Text =
A prosthetic foot hangs down, in amongst all the detritus, with the inscription, the property of Grant, the one-legged Kiwi.
“I was pretty shocked when this guy told me he wanted to leave his foot here,” says Neville Jacob, who manages the pub with his wife Adriana. “It was his spare one, though.”
It’s now unfashionable to say pubs are the lifeblood of a community – thanks to the PR campaigns against alcoholism, drink driving, unsafe sex and all those dodgy practises associated with uncontrolled boozing.
But along the Oodnadatta Track, political correctness, like many other luxuries, has no place. There’d still be flies, orange dust and a long, straight road. But there’d be no music, no dancing, no cold water and no hot emu pies.
This iconic unsealed track starts at Marree and ends by hitting the bitumen 615km west at Marla, on the Stuart Highway, which links Adelaide to Darwin. We’ve picked out our route, flipped a coin or two and decided to steer off at Oodnadatta to Cadney Homestead, further down on the highway, so we can skim the beauty of the Painted Desert, to put the culture in the crawl.
Our odyssey begins with a bouncy flight to soulless BHP boom mining town Roxby Downs. The countryside’s as flat as a cricket pitch and enormous wedge-tailed eagles, the symbol of the region, coast the same thermals that casually pitched our 56-seater plane around, rendering even the solid miners faintly queasy. It’s a couple of hours’ drive from Roxby north-east to Marree.
We know we’ve hit the Track when we cross the old Ghan railway line. Rusted and buckled, this mess of metal is the reason these pubs are here. Parts of the line were built under a government unemployment relief scheme in 1884, from Adelaide up through the Flinders Ranges, chucking a right at Marree and another right at Oodnadatta before heading up to Alice and then on to Darwin.
Back in the days when it used to rain, floodwaters would wash out the track, leaving the towns stranded for weeks at a time until the line was pulled up and moved to a more direct, stable route up through Tarcoola. People still talk about when the Ghan left, back in 1981.
Now, the sleepers are ripped up for firewood, souvenirs or for backpackers to drag laboriously into friendly greetings. “Groovy!” “Ben and Tristan,” or just plain (and easy to construct) “Hi!”
Thanks to the isolation, everything comes at a price, including petrol, which makes you wish shock jock John Laws was still on air so you could ring up and say, “I just paid $1.85 a litre at William Creek!”

Material supplied =
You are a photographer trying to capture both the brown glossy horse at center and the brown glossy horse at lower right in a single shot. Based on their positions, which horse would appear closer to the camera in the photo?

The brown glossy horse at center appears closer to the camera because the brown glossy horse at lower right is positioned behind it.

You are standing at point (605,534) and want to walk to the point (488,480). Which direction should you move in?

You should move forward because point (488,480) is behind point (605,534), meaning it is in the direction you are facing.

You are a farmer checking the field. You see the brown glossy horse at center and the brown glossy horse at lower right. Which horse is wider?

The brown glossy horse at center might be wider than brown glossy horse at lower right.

Required action = Carry on the travel piece about the Oodnadatta Track, picking up after its final sentence. The records have no connection to the text about the Oodnadatta Track.

Written answer =
The sandstone Marree Hotel dates from 1883. It’s a no-nonsense affair, the quiet air interrupted by the annoying bling of a couple of pokies down the back in the coolest corner of the pub.
Like most outback pubs, the walls of the Marree establishment are a community noticeboard advertising everything from movie nights at the youth centre ($1, free popcorn) to Christmas cards (“We wish you a Marree Christmas”) and fundraisers for postman Tom Kruse, who famously did the mail run from Marree up the Birdsville Track from 1930 till 1960, once a fortnight, no matter what the weather. Portraits of outback outfitter RM Williams and country and western songwriter Slim Dusty hang on the walls amongst bullock harnesses and old leather straps.
The pub’s a respite from the glare and heat that hits the 50-degree mark in February. Locals Lyle, Ron and Max swipe at the night crawlies as they sit outside smoking, drinking light beer and talking of the days they played eight-ball for $1000 a game and bought beer by the keg at Dino’s Casino, in Marree’s halcyon days as a rail town before the tracks were moved.
“The money just went round and round, like a dog catching its tail,” says Lyle, who owns the caravan park and general store down from the pub. The boys call out their greetings to old Chopper, a barefoot bloke in a bright red tracksuit who wanders in for supplies. He’s looked after by publican Lawrie Kalms, a giant of a man, topping 6’ 3” and, according to the local papers, weighing in at 20 stone, a legend in outback town Mildura’s football Hall of Fame.
Lyle’s a third-generation Marree man, Max’s face is his inheritance from the Afghan cameleers who gave The Ghan its name, while Ron popped up to see a mate 35 years ago and has been working here ever since, a few weeks up here, then back down to the missus, just north of Adelaide. “She says it keeps it all fresh,” he says with a guileless smile.
The odd ones out are the two well-spoken blokes , John and Robert, who are taking an evening stroll as we walk in. They greet us in genteel English accents, swatting at the flies. John’s tracing the life of his German grandfather, a missionary at the remote Killapininna Mission, when Marree was known as Hergott Springs, one of the many towns to have its name changed in the state’s patriotic frenzy to erase its Germanic roots during World War One.
Everyone’s stayed in at this pub, including the state’s governor, the Earl of Kintore in 1891, to Slim Dusty, who in 2002 performed his last concert from the railway platform, no doubt all enjoying the continental breakfast, that peculiarly ill-named Australian repast of Corn Flakes, white toast and Nescafe. It’s a good excuse to eat eggs and bacon so salty, you’d swear it came out in the First Fleet.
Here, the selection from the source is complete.